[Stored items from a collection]
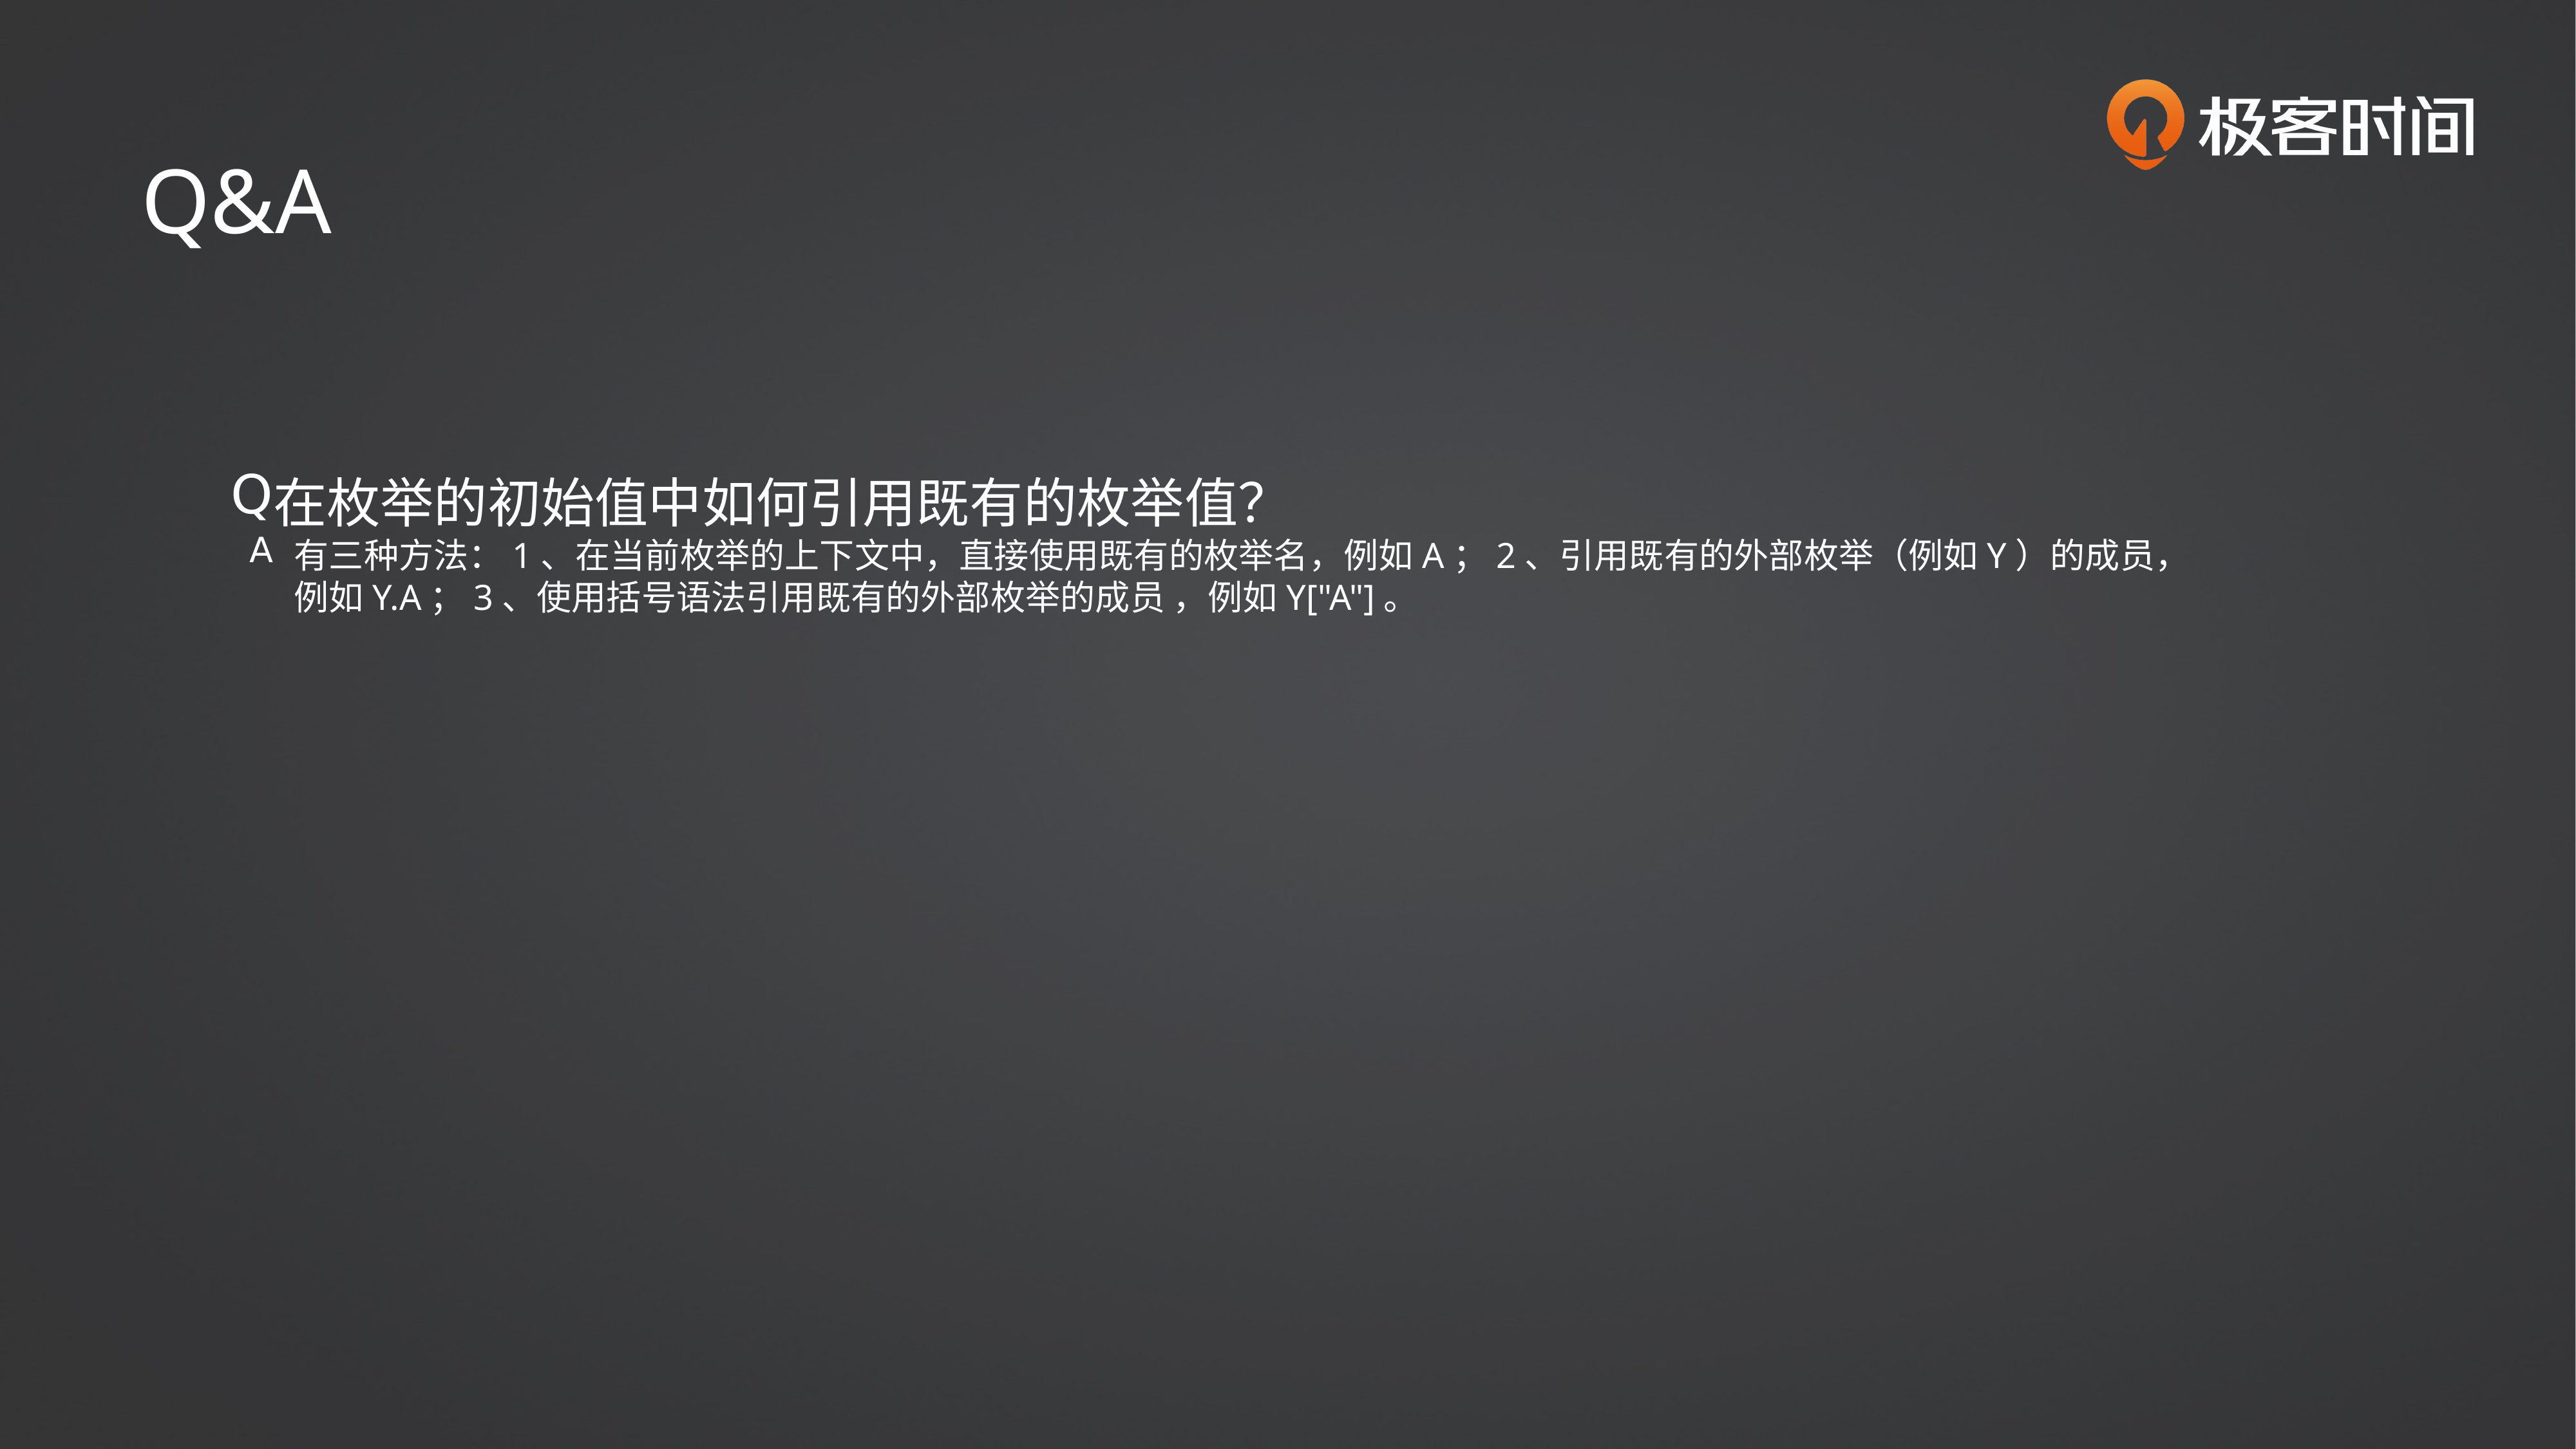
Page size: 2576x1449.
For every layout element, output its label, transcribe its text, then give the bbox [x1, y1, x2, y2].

text_box 在枚举的初始值中如何引用既有的枚举值？ 有三种方法：1、在当前枚举的上下文中，直接使用既有的枚举名，例如A；2、引用既有的外部枚举（例如Y）的成员，例如Y.A；3、使用括号语法引用既有的外部枚举的成员 ，例如Y["A"]。 [231, 469, 2216, 617]
picture [0, 0, 2576, 1449]
text_box Q&A [135, 139, 671, 257]
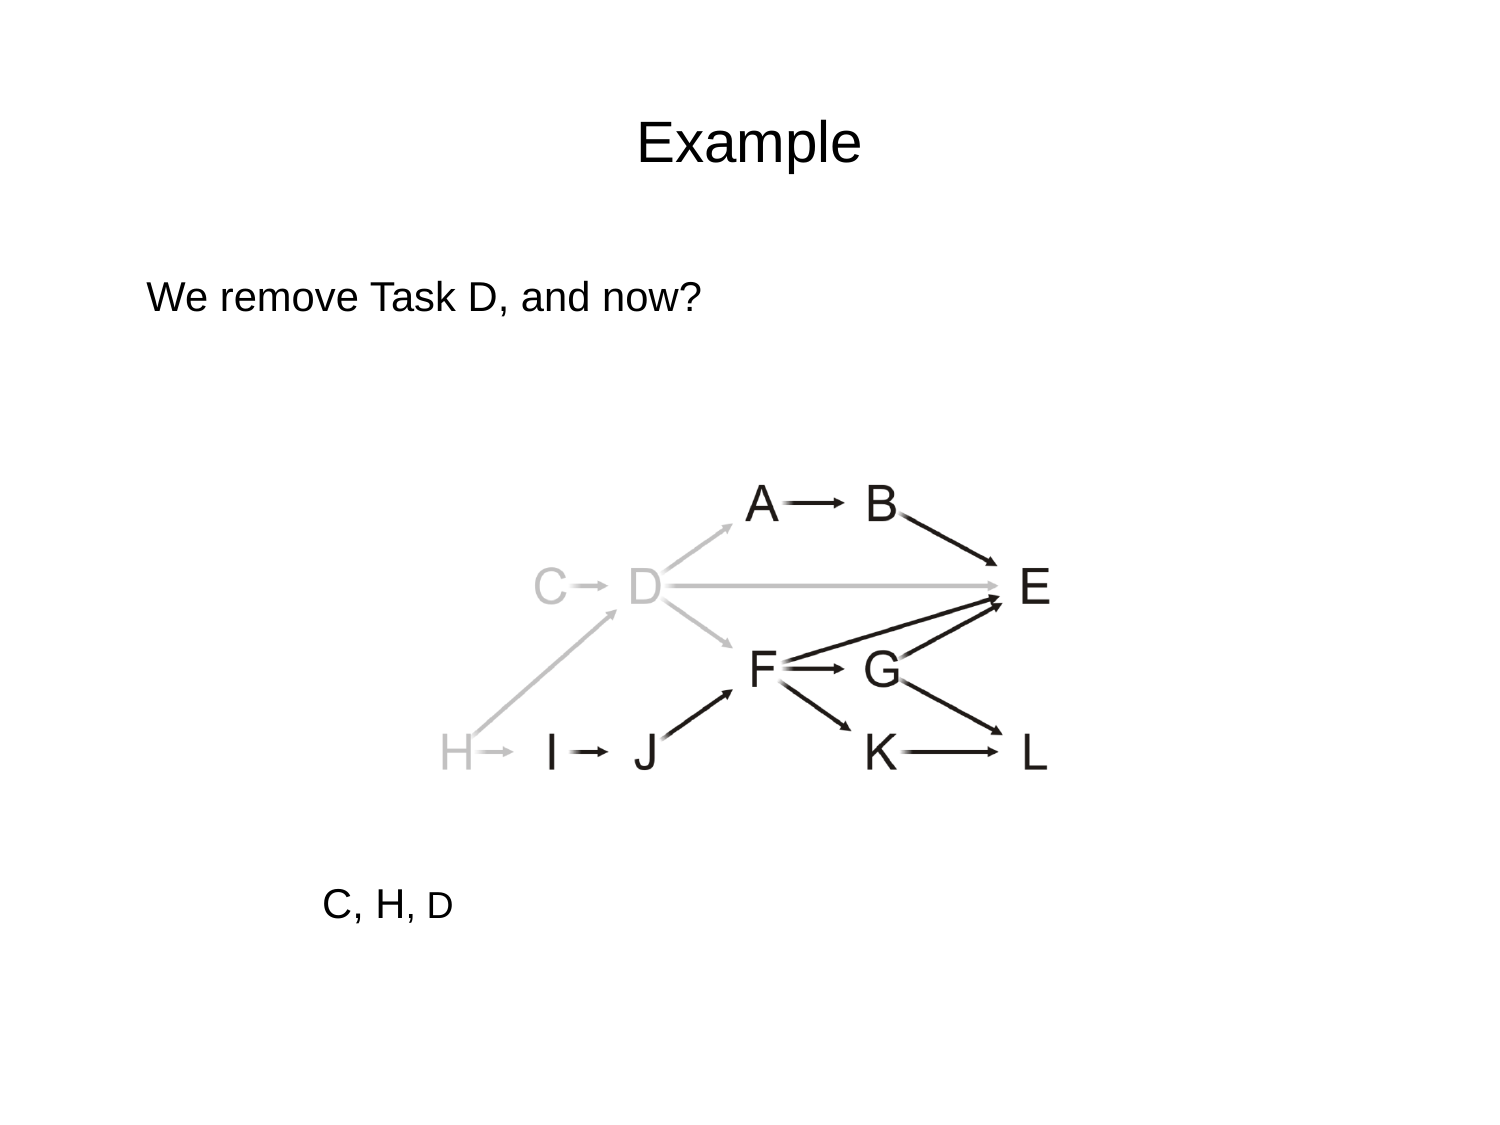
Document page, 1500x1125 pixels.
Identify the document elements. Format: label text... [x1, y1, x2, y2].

title Example [74, 44, 1426, 233]
picture [418, 467, 1081, 787]
list We remove Task D, and now? [74, 262, 1412, 1006]
text_box C, H, D [307, 869, 469, 935]
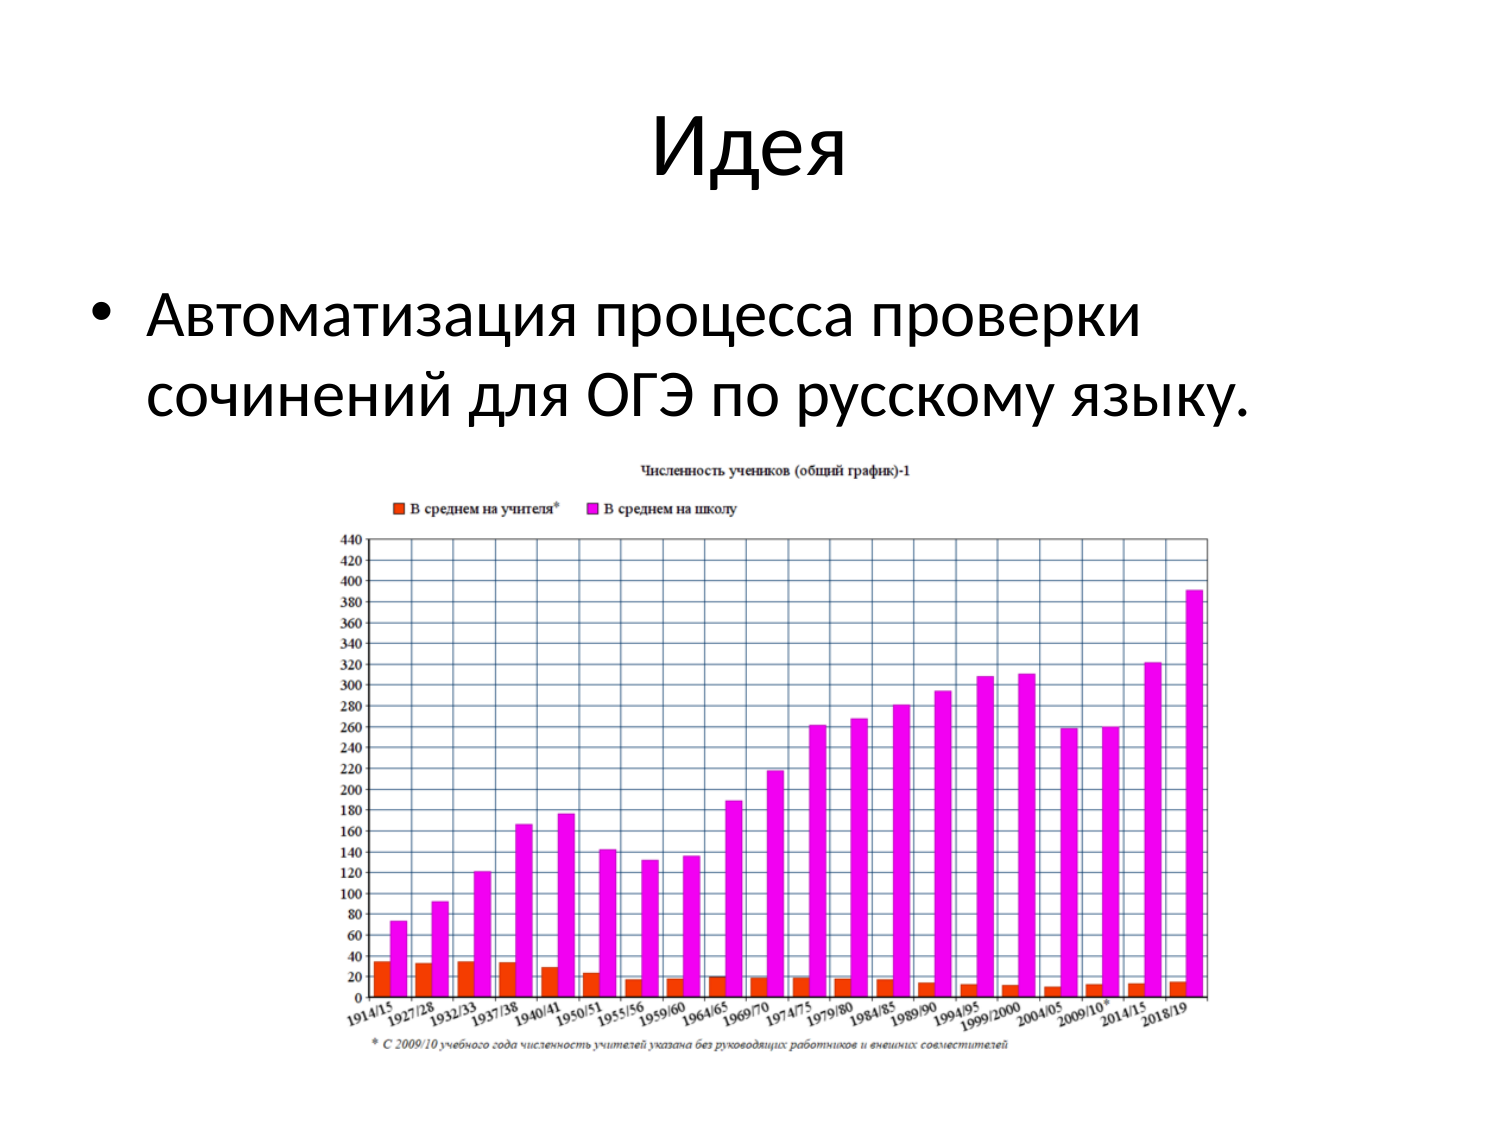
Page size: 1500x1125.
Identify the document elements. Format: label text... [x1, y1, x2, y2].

text_box Автоматизация процесса проверки сочинений для ОГЭ по русскому языку. [75, 262, 1425, 1005]
picture [330, 460, 1221, 1068]
text_box Идея [75, 45, 1425, 233]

◆ Work required ◆
Give back exactly the lines running from the one that contains "Document page, 1500x1125 pixels." to the end of the records, including both of those lines and excluding every picture.

◆ Your response ◆
Document page, 1500x1125 pixels.
Identify the document elements. Format: label text... [x1, y1, x2, y2].

title Example [74, 44, 1426, 233]
picture [418, 467, 1081, 787]
list We remove Task D, and now? [74, 262, 1412, 1006]
text_box C, H, D [307, 869, 469, 935]
Page size: 1500x1125.
Identify the document elements. Format: label text... [x1, y1, x2, y2].

text_box Автоматизация процесса проверки сочинений для ОГЭ по русскому языку. [75, 262, 1425, 1005]
picture [330, 460, 1221, 1068]
text_box Идея [75, 45, 1425, 233]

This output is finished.